El trabajo, liderado por el oceanógrafo Manuel Vargas-Yáñez desde el Centro Oceanográfico de Málaga del IEO-CSIC, ha sido publicado en la revista Journal of Marine Science and Engineering.
El estudio utiliza por primera vez para este análisis los datos obtenidos por las campañas de evaluación de recursos pesqueros por el IEO durante varias décadas, además de un amplísimo conjunto de datos de temperatura obtenido de bases de datos internacionales, así como de los propios programas de monitorización del Mediterráneo que mantiene el Instituto.

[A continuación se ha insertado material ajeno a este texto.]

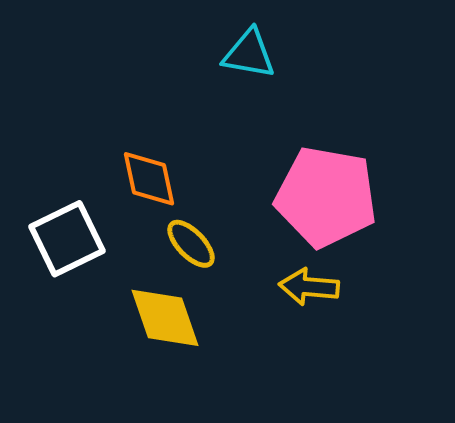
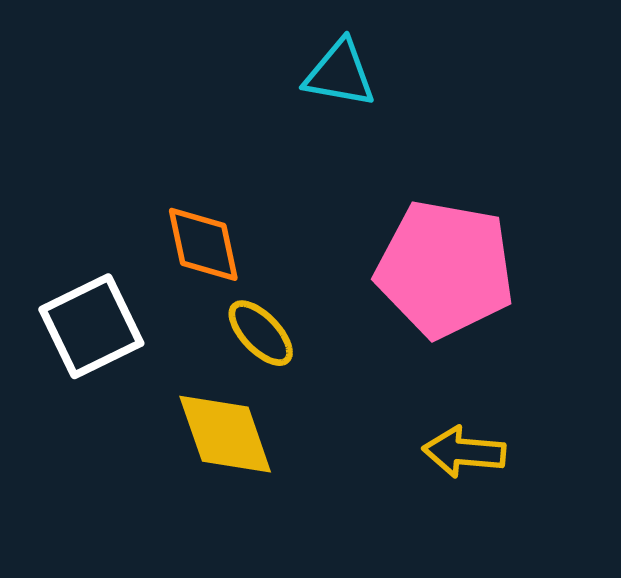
yellow arrow: (309, 287) -> (464, 452), moved

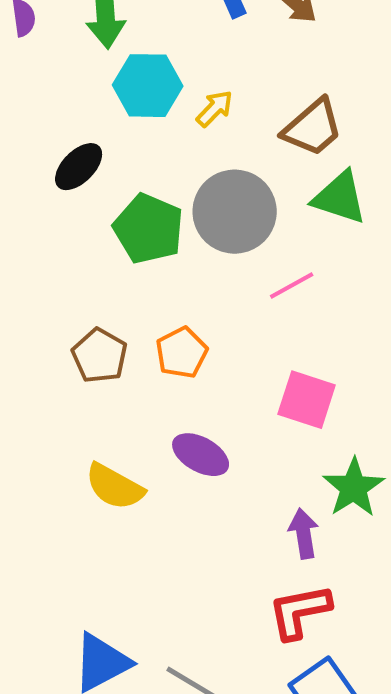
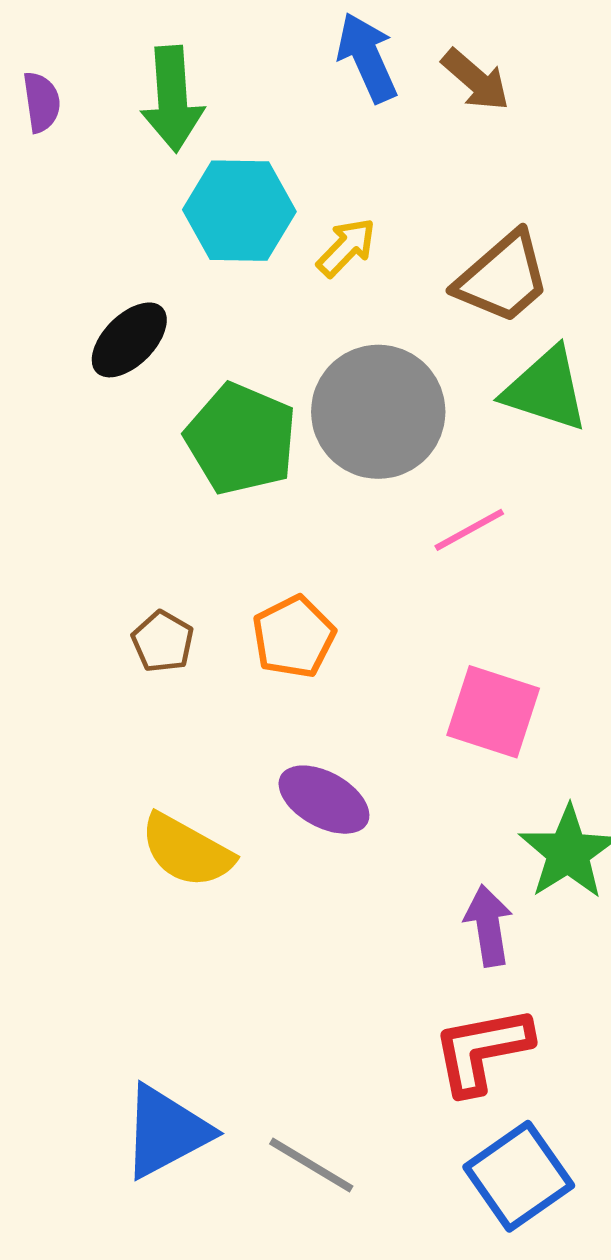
brown pentagon: (100, 356) -> (163, 642), size x0.7

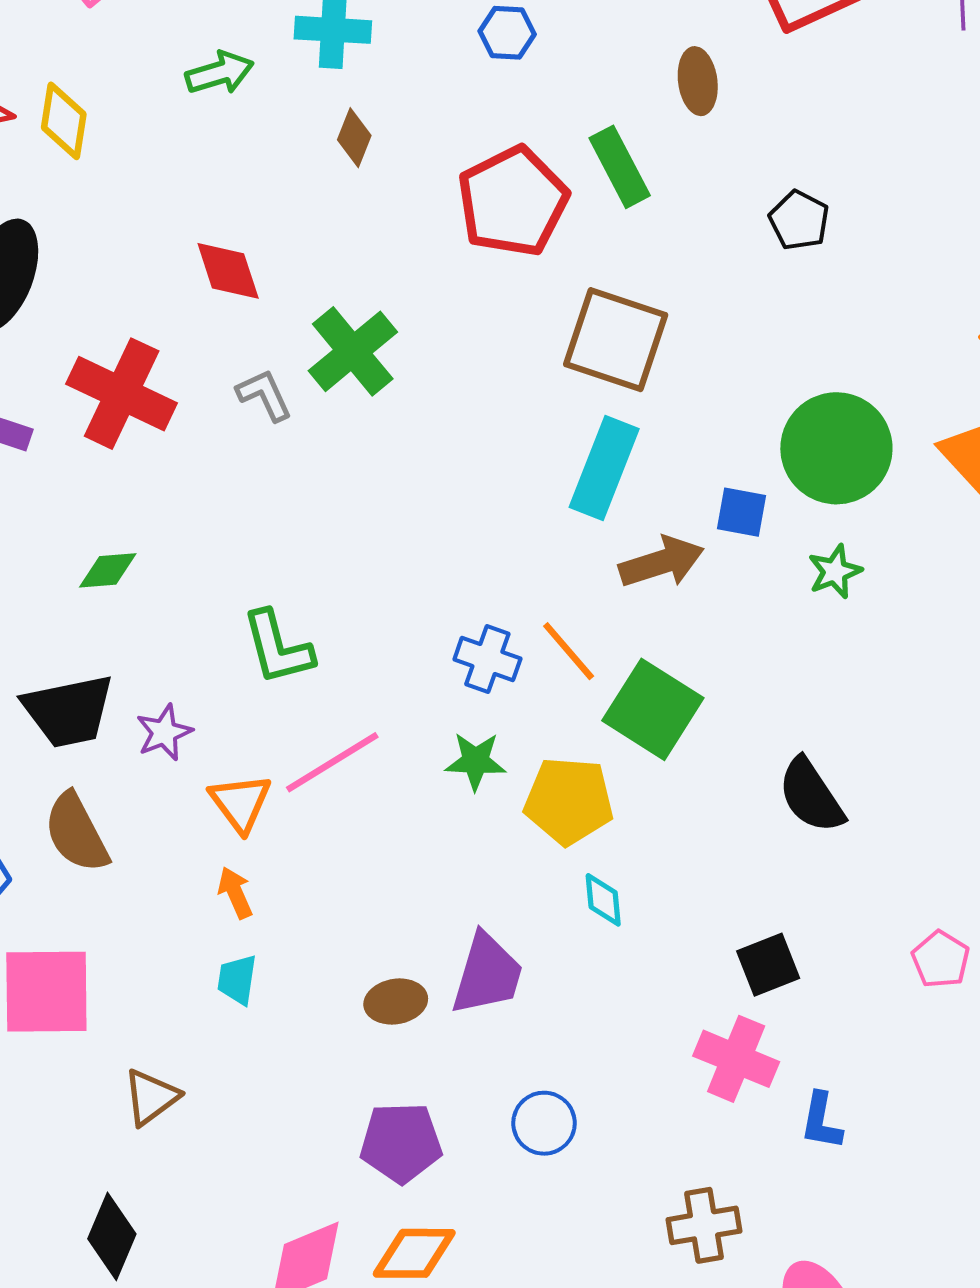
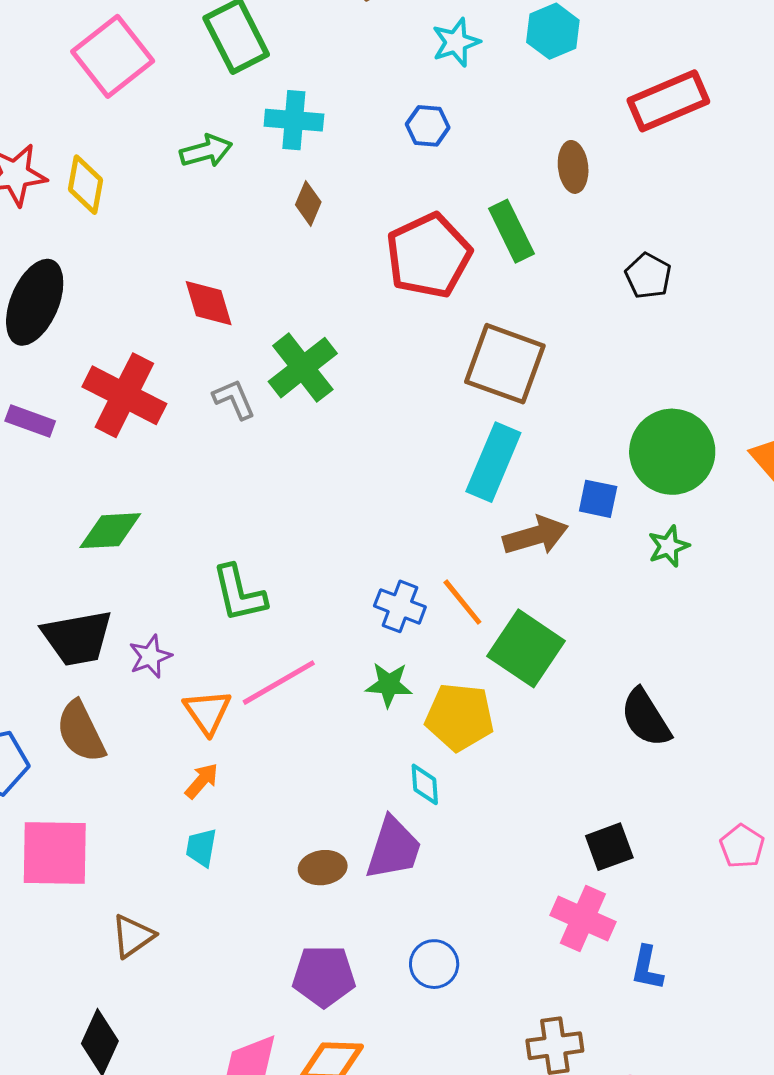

"Nuestros resultados muestran que la tropicalización no es tan simple como pensar que el mar se calienta y llegan peces tropicales", explica Vargas-Yáñez. "En algunas regiones sí vemos especies que toleran aguas más cálidas, pero en otras detectamos llegadas de peces procedentes de mares más fríos o de otras zonas mediterráneas. El calentamiento es solo una parte de la historia".
El estudio confirma que en el Estrecho y Alborán se han detectado especies cuya tolerancia térmica es claramente superior a la de los peces nativos, como el pez león (Pterois miles), el tiburón ballena (Rhincodon typus) o peces tropicales atlánticos como Paranthias furcifer
Sin embargo, en la zona levantino-balear ocurre lo contrario: varias de las nuevas especies registradas son de aguas frías o simplemente eran desconocidas para la ciencia, por lo que no puede hablarse de tropicalización generalizada.
"La evidencia científica muestra que muchos registros no son invasiones tropicales, sino descubrimientos tardíos, migraciones de especies frías o introducciones causadas por actividades humanas", señala Vargas-Yáñez.
Un fenómeno complejo con implicaciones para la gestión marina
Los autores destacan que la llegada de nuevas especies, independientemente de su origen térmico, puede alterar las cadenas tróficas, introducir nuevas interacciones ecológicas y modificar hábitats esenciales.
La investigación subraya la importancia de reforzar la vigilancia científica en el Mediterráneo español, apoyándose en redes de monitoreo biológico y pesquero, programas de ciencia ciudadana y nuevas líneas de trabajo basadas en genética y estudios de reproducción, incluyendo la detección de huevos y larvas de especies exóticas. Según los autores, solo una estrategia integral permitirá diferenciar entre especies que se establecen de manera permanente y aquellas que aparecen de forma ocasional, así como anticipar posibles impactos ecológicos y de gestión pesquera.
Este esfuerzo requiere colaboración internacional y la continuidad de los programas de seguimiento liderados por el IEO-CSIC en el marco de las campañas oceanográficas y las observaciones a largo plazo que se realizan en el Mediterráneo español.